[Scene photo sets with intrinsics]
::::::::

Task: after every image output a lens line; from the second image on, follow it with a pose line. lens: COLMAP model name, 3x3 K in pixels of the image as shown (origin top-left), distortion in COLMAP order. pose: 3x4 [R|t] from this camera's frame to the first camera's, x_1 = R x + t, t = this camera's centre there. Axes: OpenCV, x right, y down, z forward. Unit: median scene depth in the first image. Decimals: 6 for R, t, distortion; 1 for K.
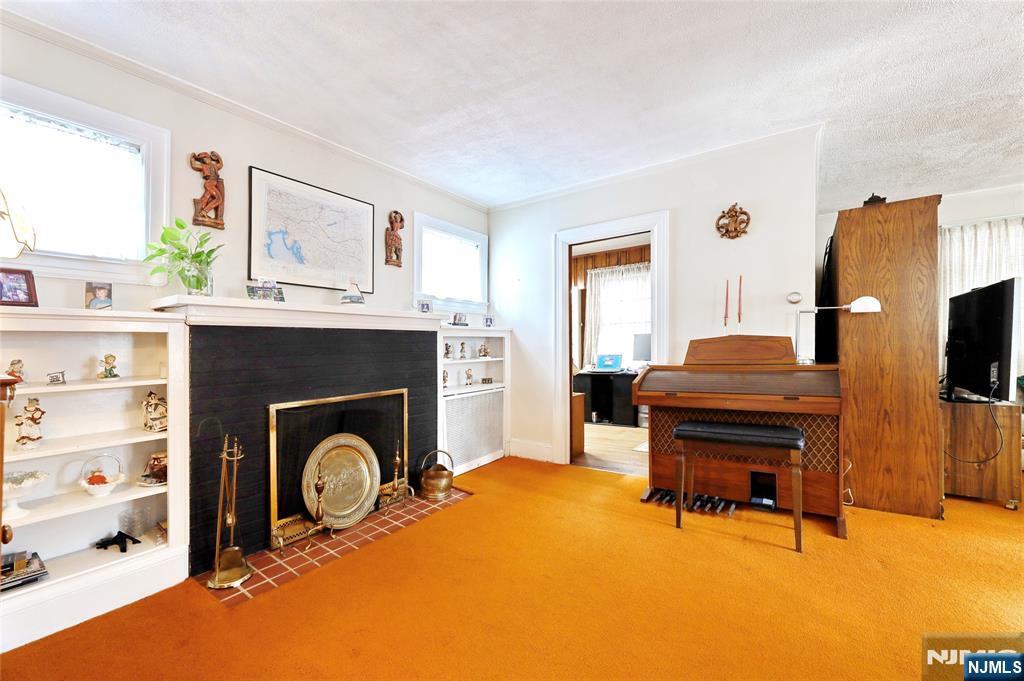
lens RADIAL K [[415.6, 0, 515.9], [0, 415.6, 349.4], [0, 0, 1]] dist [0.000532, 0.000238]
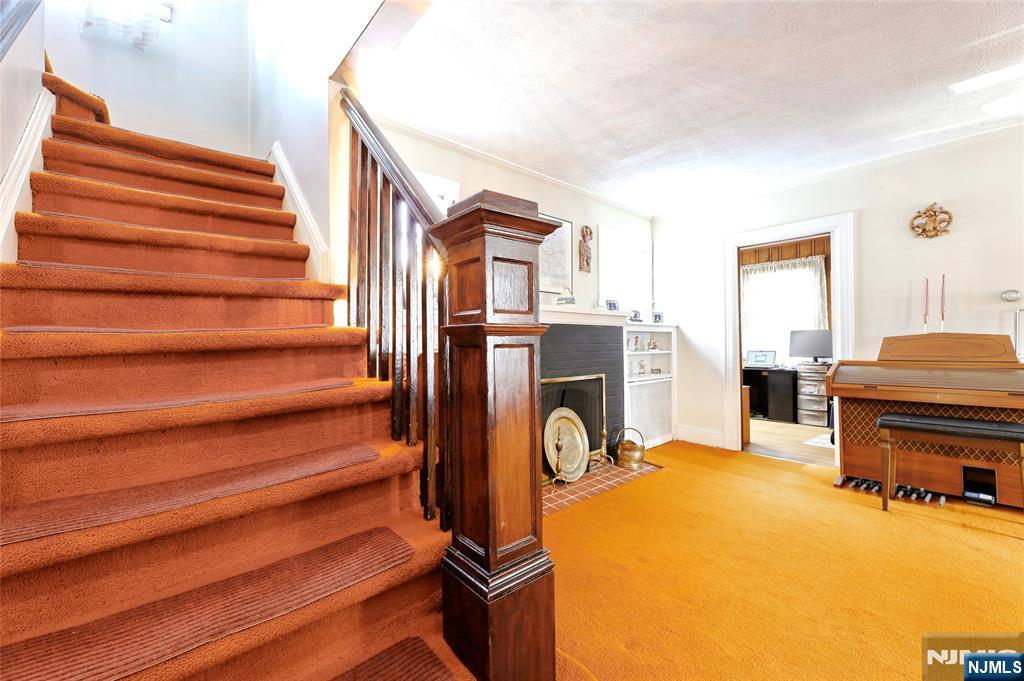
lens RADIAL K [[415.6, 0, 508.7], [0, 415.6, 332.8], [0, 0, 1]] dist [0.000532, 0.000238]
pose [[0.971858, 0.011219, -0.235300, -0.252702], [-0.017330, 0.999564, -0.023923, 0.008708], [0.234929, 0.027328, 0.971628, -0.236772]]
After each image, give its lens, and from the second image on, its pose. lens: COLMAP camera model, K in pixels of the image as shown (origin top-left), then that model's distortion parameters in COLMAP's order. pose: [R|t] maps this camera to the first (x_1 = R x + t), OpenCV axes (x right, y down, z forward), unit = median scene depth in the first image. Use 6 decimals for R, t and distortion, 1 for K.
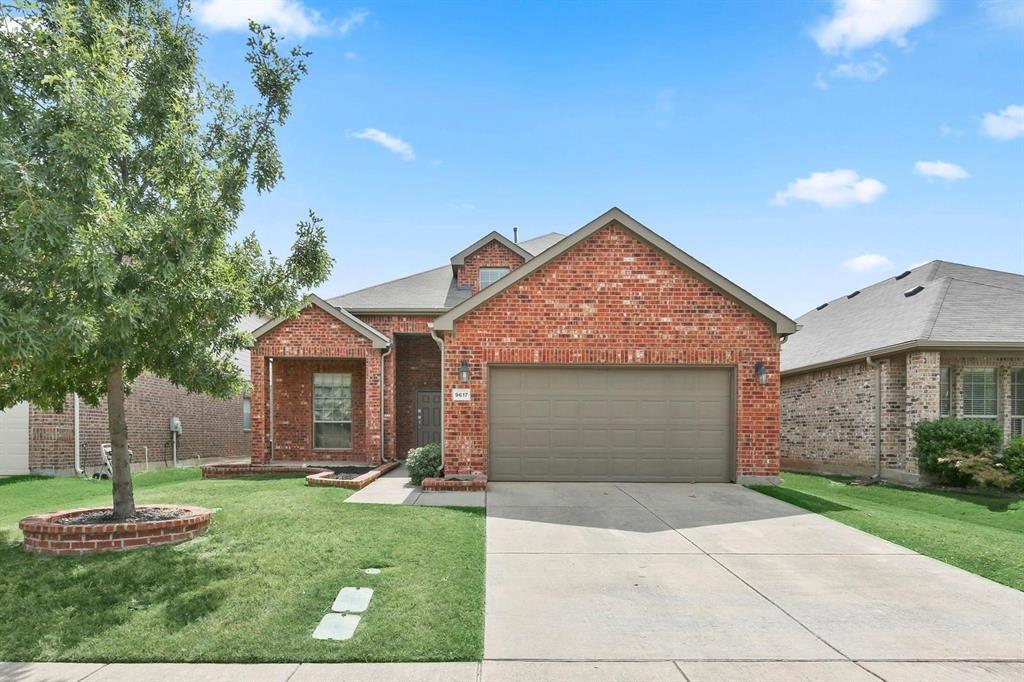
lens RADIAL K [[543.5, 0, 512.0], [0, 543.5, 348.4], [0, 0, 1]] dist [-0.007106, 0.001158]
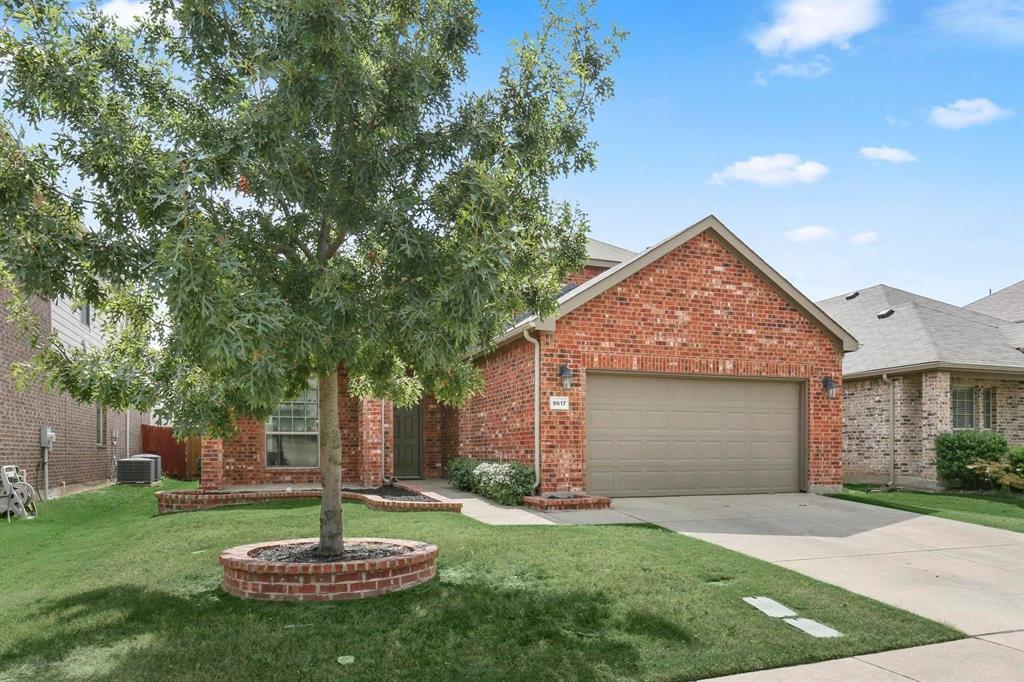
lens RADIAL K [[664.5, 0, 511.9], [0, 664.5, 335.8], [0, 0, 1]] dist [0.006794, 0.000265]
pose [[0.939824, 0.049769, 0.338016, -0.550454], [-0.046083, 0.998758, -0.018926, -0.001626], [-0.338538, 0.002210, 0.940950, -0.010416]]
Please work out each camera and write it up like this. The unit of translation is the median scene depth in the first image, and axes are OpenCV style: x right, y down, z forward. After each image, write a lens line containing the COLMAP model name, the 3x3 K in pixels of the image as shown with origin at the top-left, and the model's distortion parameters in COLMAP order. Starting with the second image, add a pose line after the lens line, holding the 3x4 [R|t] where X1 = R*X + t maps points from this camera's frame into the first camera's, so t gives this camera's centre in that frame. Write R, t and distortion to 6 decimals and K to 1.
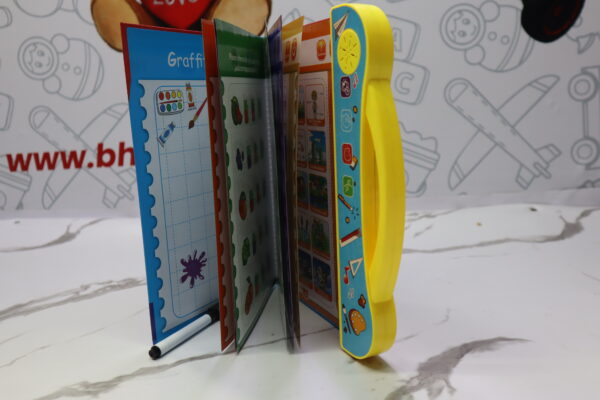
lens RADIAL K [[548.2, 0, 300.0], [0, 548.2, 200.0], [0, 0, 1]] dist [-0.013699, 0.075990]
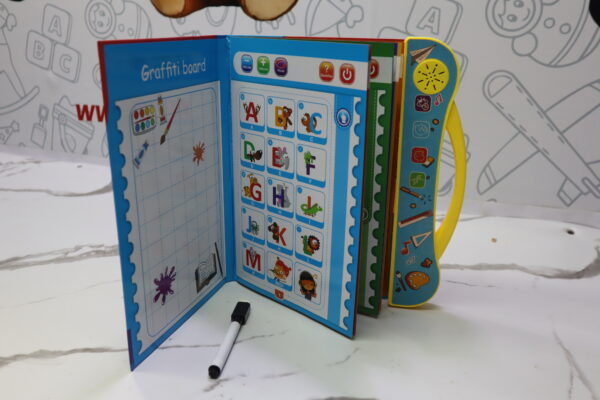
lens RADIAL K [[548.2, 0, 300.0], [0, 548.2, 200.0], [0, 0, 1]] dist [-0.013699, 0.075990]
pose [[0.949227, 0.144723, -0.279325, 0.255563], [-0.105059, 0.982756, 0.152162, -0.117927], [0.296530, -0.115091, 0.948063, 0.061805]]
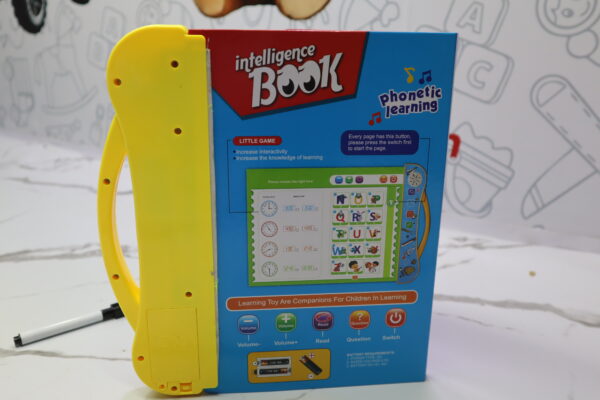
lens RADIAL K [[548.2, 0, 300.0], [0, 548.2, 200.0], [0, 0, 1]] dist [-0.013699, 0.075990]
pose [[0.867901, 0.194617, -0.457025, 0.359469], [-0.136581, 0.978087, 0.157133, -0.125847], [0.477591, -0.073955, 0.875464, 0.178334]]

::::::::

Lay out every line of the entries above as a numbered list, omitting blank lines. Leave the pictures out.

Solution to this task:
1. Task: after every image output a lens line; from the second image on, follow it with a pose line. lens: COLMAP model name, 3x3 K in pixels of the image as shown (origin top-left), distortion in COLMAP order. pose: 3x4 [R|t] from this camera's frame to the first camera's, x_1 = R x + t, t = this camera's centre there. Axes: OpenCV, x right, y down, z forward. Unit: median scene depth in the first image. Decimals: 6 for R, t, distortion; 1 for K.
2. lens RADIAL K [[415.6, 0, 515.9], [0, 415.6, 349.4], [0, 0, 1]] dist [0.000532, 0.000238]
3. lens RADIAL K [[415.6, 0, 508.7], [0, 415.6, 332.8], [0, 0, 1]] dist [0.000532, 0.000238]
4. pose [[0.971858, 0.011219, -0.235300, -0.252702], [-0.017330, 0.999564, -0.023923, 0.008708], [0.234929, 0.027328, 0.971628, -0.236772]]
5. After each image, give its lens, and from the second image on, its pose. lens: COLMAP camera model, K in pixels of the image as shown (origin top-left), then that model's distortion parameters in COLMAP's order. pose: [R|t] maps this camera to the first (x_1 = R x + t), OpenCV axes (x right, y down, z forward), unit = median scene depth in the first image. Use 6 decimals for R, t and distortion, 1 for K.
6. lens RADIAL K [[543.5, 0, 512.0], [0, 543.5, 348.4], [0, 0, 1]] dist [-0.007106, 0.001158]
7. lens RADIAL K [[664.5, 0, 511.9], [0, 664.5, 335.8], [0, 0, 1]] dist [0.006794, 0.000265]
8. pose [[0.939824, 0.049769, 0.338016, -0.550454], [-0.046083, 0.998758, -0.018926, -0.001626], [-0.338538, 0.002210, 0.940950, -0.010416]]
9. Please work out each camera and write it up like this. The unit of translation is the median scene depth in the first image, and axes are OpenCV style: x right, y down, z forward. After each image, write a lens line containing the COLMAP model name, the 3x3 K in pixels of the image as shown with origin at the top-left, and the model's distortion parameters in COLMAP order. Starting with the second image, add a pose line after the lens line, holding the 3x4 [R|t] where X1 = R*X + t maps points from this camera's frame into the first camera's, so t gives this camera's centre in that frame. Write R, t and distortion to 6 decimals and K to 1.
10. lens RADIAL K [[548.2, 0, 300.0], [0, 548.2, 200.0], [0, 0, 1]] dist [-0.013699, 0.075990]
11. lens RADIAL K [[548.2, 0, 300.0], [0, 548.2, 200.0], [0, 0, 1]] dist [-0.013699, 0.075990]
12. pose [[0.949227, 0.144723, -0.279325, 0.255563], [-0.105059, 0.982756, 0.152162, -0.117927], [0.296530, -0.115091, 0.948063, 0.061805]]
13. lens RADIAL K [[548.2, 0, 300.0], [0, 548.2, 200.0], [0, 0, 1]] dist [-0.013699, 0.075990]
14. pose [[0.867901, 0.194617, -0.457025, 0.359469], [-0.136581, 0.978087, 0.157133, -0.125847], [0.477591, -0.073955, 0.875464, 0.178334]]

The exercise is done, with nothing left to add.